I humbly count myself among those parents.
Within most of the haybun is the thought-provoking use of the line strikethrough, such as in this piece by Aileen Ibardaloza:
“‘exploit’ can also mean abuse misuse” [pg. 47].
A peek behind the patterns of the process. An invocation of Mark Twain’s “The difference between the right word and the wrong word is the difference between the lightning and the lightning bug.” But is there more than one “right word”? Abuse and misuse evoke completely separate meanings. One normally disappears, but here it still remains, to work upon the reader’s mind, ripe with layered nuance.
On page 58 appears a line that I have been mulling over for days: “The grammatical period is not synonymous with death.”
Think about it. Write about it. Set out to authenticate or eradicate it as a notion, an idea. Let it be both at one and the same time. That is the value of Tabios’ approach to poetry. It is collaborative. Its Authority gives it room to be pushed, pulled, reinvented.
The book closes with “A Quintet for Michael Gerard Tyson,” offering insight into the enigmatic (and, as I learned here, orphaned) former heavyweight champ, whose antics and actions outside the ring engulfed and all but obliterated his achievements within it.

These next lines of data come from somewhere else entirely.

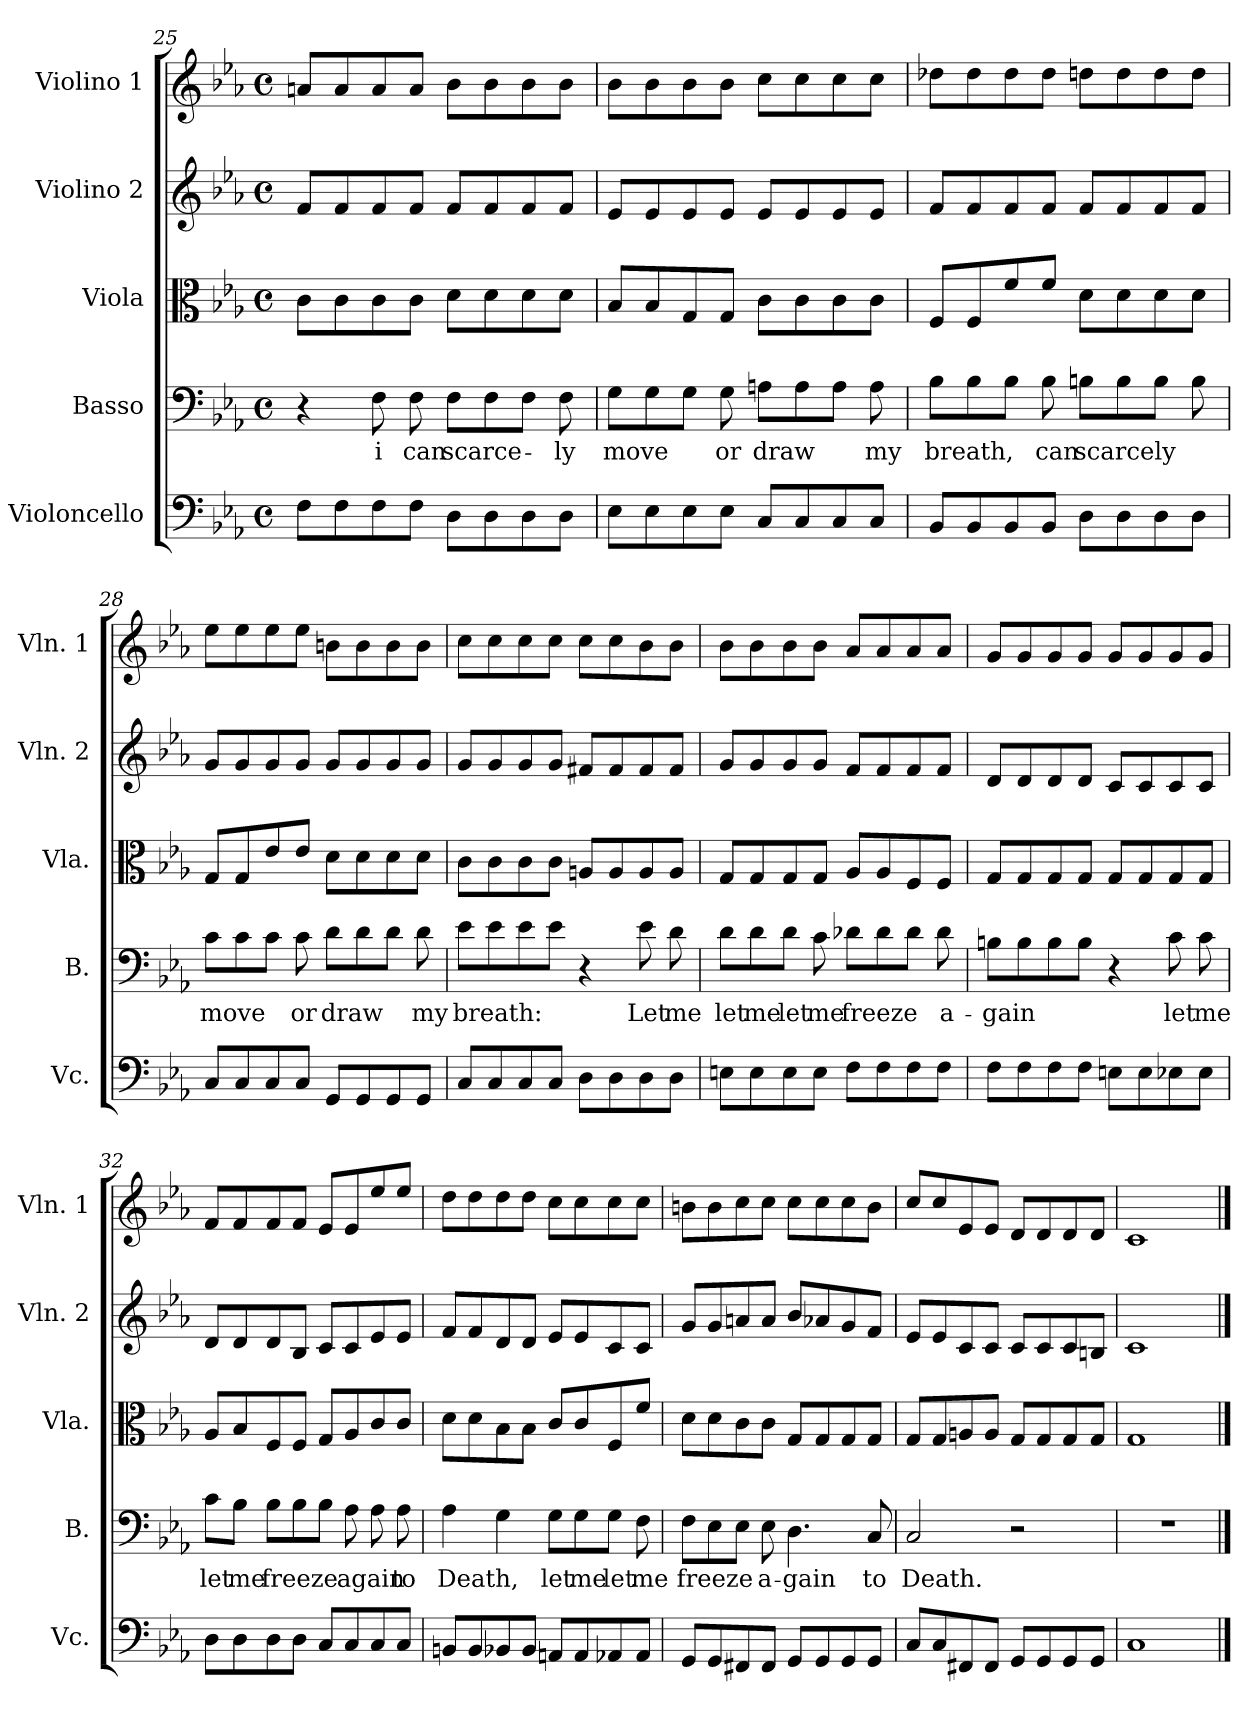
**kern	**kern	**text	**kern	**kern	**kern
*part5	*part4	*part4	*part3	*part2	*part1
*staff5	*staff4	*staff4	*staff3	*staff2	*staff1
*I"Violoncello	*I"Basso	*	*I"Viola	*I"Violino 2	*I"Violino 1
*I'Vc.	*I'B.	*	*I'Vla.	*I'Vln. 2	*I'Vln. 1
*clefF4	*clefF4	*	*clefC3	*clefG2	*clefG2
*k[b-e-a-]	*k[b-e-a-]	*	*k[b-e-a-]	*k[b-e-a-]	*k[b-e-a-]
*M4/4	*M4/4	*	*M4/4	*M4/4	*M4/4
*met(c)	*met(c)	*	*met(c)	*met(c)	*met(c)
=25	=25	=25	=25	=25	=25
8F\L	4r	.	8c\L	8f/L	8an/L
8F\	.	.	8c\	8f/	8a/
8F\	8F\	i	8c\	8f/	8a/
8F\J	8F\	can	8c\J	8f/J	8a/J
8D\L	8F\L	scarce-	8d\L	8f/L	8b-\L
8D\	8F\	.	8d\	8f/	8b-\
8D\	8F\J	.	8d\	8f/	8b-\
8D\J	8F\	-ly	8d\J	8f/J	8b-\J
=26	=26	=26	=26	=26	=26
8E-\L	8G\L	move	8B-/L	8e-/L	8b-\L
8E-\	8G\	.	8B-/	8e-/	8b-\
8E-\	8G\J	.	8G/	8e-/	8b-\
8E-\J	8G\	or	8G/J	8e-/J	8b-\J
8C/L	8An\L	draw	8c\L	8e-/L	8cc\L
8C/	8A\	.	8c\	8e-/	8cc\
8C/	8A\J	.	8c\	8e-/	8cc\
8C/J	8A\	my	8c\J	8e-/J	8cc\J
=27	=27	=27	=27	=27	=27
8BB-/L	8B-\L	breath,	8F/L	8f/L	8dd-X\L
8BB-/	8B-\	.	8F/	8f/	8dd-\
8BB-/	8B-\J	.	8f/	8f/	8dd-\
8BB-/J	8B-\	can	8f/J	8f/J	8dd-\J
8D\L	8Bn\L	scarcely	8d\L	8f/L	8ddn\L
8D\	8B\	.	8d\	8f/	8dd\
8D\	8B\J	.	8d\	8f/	8dd\
8D\J	8B\	.	8d\J	8f/J	8dd\J
=28	=28	=28	=28	=28	=28
8C/L	8c\L	move	8G/L	8g/L	8ee-\L
8C/	8c\	.	8G/	8g/	8ee-\
8C/	8c\J	.	8e-/	8g/	8ee-\
8C/J	8c\	or	8e-/J	8g/J	8ee-\J
8GG/L	8d\L	draw	8d\L	8g/L	8bn\L
8GG/	8d\	.	8d\	8g/	8b\
8GG/	8d\J	.	8d\	8g/	8b\
8GG/J	8d\	my	8d\J	8g/J	8b\J
=29	=29	=29	=29	=29	=29
8C/L	8e-\L	breath:	8c\L	8g/L	8cc\L
8C/	8e-\	.	8c\	8g/	8cc\
8C/	8e-\	.	8c\	8g/	8cc\
8C/J	8e-\J	.	8c\J	8g/J	8cc\J
8D\L	4r	.	8An/L	8f#X/L	8cc\L
8D\	.	.	8A/	8f#/	8cc\
8D\	8e-\	Let	8A/	8f#/	8b-\
8D\J	8d\	me	8A/J	8f#/J	8b-\J
=30	=30	=30	=30	=30	=30
8En\L	8d\L	let	8G/L	8g/L	8b-\L
8E\	8d\	me	8G/	8g/	8b-\
8E\	8d\J	let	8G/	8g/	8b-\
8E\J	8c\	me	8G/J	8g/J	8b-\J
8F\L	8d-X\L	freeze	8A-/L	8f/L	8a-/L
8F\	8d-\	.	8A-/	8f/	8a-/
8F\	8d-\J	.	8F/	8f/	8a-/
8F\J	8d-\	a-	8F/J	8f/J	8a-/J
=31	=31	=31	=31	=31	=31
8F\L	8Bn\L	-gain	8G/L	8d/L	8g/L
8F\	8B\	.	8G/	8d/	8g/
8F\	8B\	.	8G/	8d/	8g/
8F\J	8B\J	.	8G/J	8d/J	8g/J
8En\L	4r	.	8G/L	8c/L	8g/L
8E\	.	.	8G/	8c/	8g/
8E-X\	8c\	let	8G/	8c/	8g/
8E-\J	8c\	me	8G/J	8c/J	8g/J
=32	=32	=32	=32	=32	=32
8D\L	8c\L	let	8A-/L	8d/L	8f/L
8D\	8B-\J	me	8B-/	8d/	8f/
8D\	8B-\L	freeze	8F/	8d/	8f/
8D\J	8B-\	.	8F/J	8B-/J	8f/J
8C/L	8B-\J	.	8G/L	8c/L	8e-/L
8C/	8A-\	again	8A-/	8c/	8e-/
8C/	8A-\	.	8c/	8e-/	8ee-/
8C/J	8A-\	to	8c/J	8e-/J	8ee-/J
=33	=33	=33	=33	=33	=33
8BBn/L	4A-\	Death,	8d\L	8f/L	8dd\L
8BB/	.	.	8d\	8f/	8dd\
8BB-X/	4G\	.	8B-\	8d/	8dd\
8BB-/J	.	.	8B-\J	8d/J	8dd\J
8AAn/L	8G\L	let	8c/L	8e-/L	8cc\L
8AA/	8G\	me	8c/	8e-/	8cc\
8AA-X/	8G\J	let	8F/	8c/	8cc\
8AA-/J	8F\	me	8f/J	8c/J	8cc\J
=34	=34	=34	=34	=34	=34
8GG/L	8F\L	freeze	8d\L	8g/L	8bn\L
8GG/	8E-\	.	8d\	8g/	8b\
8FF#X/	8E-\J	.	8c\	8an/	8cc\
8FF#/J	8E-\	a-	8c\J	8a/J	8cc\J
8GG/L	4.D\	-gain	8G/L	8b-/L	8cc\L
8GG/	.	.	8G/	8a-X/	8cc\
8GG/	.	.	8G/	8g/	8cc\
8GG/J	8C/	to	8G/J	8f/J	8b\J
=35	=35	=35	=35	=35	=35
8C/L	2C/	Death.	8G/L	8e-/L	8cc/L
8C/	.	.	8G/	8e-/	8cc/
8FF#X/	.	.	8An/	8c/	8e-/
8FF#/J	.	.	8A/J	8c/J	8e-/J
8GG/L	2r	.	8G/L	8c/L	8d/L
8GG/	.	.	8G/	8c/	8d/
8GG/	.	.	8G/	8c/	8d/
8GG/J	.	.	8G/J	8Bn/J	8d/J
=36	=36	=36	=36	=36	=36
1C	1r	.	1G	1c	1c
==	==	==	==	==	==
*-	*-	*-	*-	*-	*-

In a bit of synchroserendipity, I read the line “he denies the ‘I’ and lapses into calling himself ‘Sonny Liston’ and ‘Jack Dempsey’” mere hours before reading in Secret Germany by Michael Baigent and Richard Leigh excerpts from Thomas Mann’s 1936 essay on “mythic consciousness” regarding the idea that leaders and would-be leaders refer to themselves as past leaders in order to acquire Legitimacy through Invocation and a pseudo-lineage [think Thatcher as Churchill and Elizabeth I and Clinton as Kennedy].

I encourage you to read 147 Million Orphans as poetry, as parental testament, as social commentary, as thought experiment, and most importantly, as the starting point for your own [continuing] engagement with Word and Idea.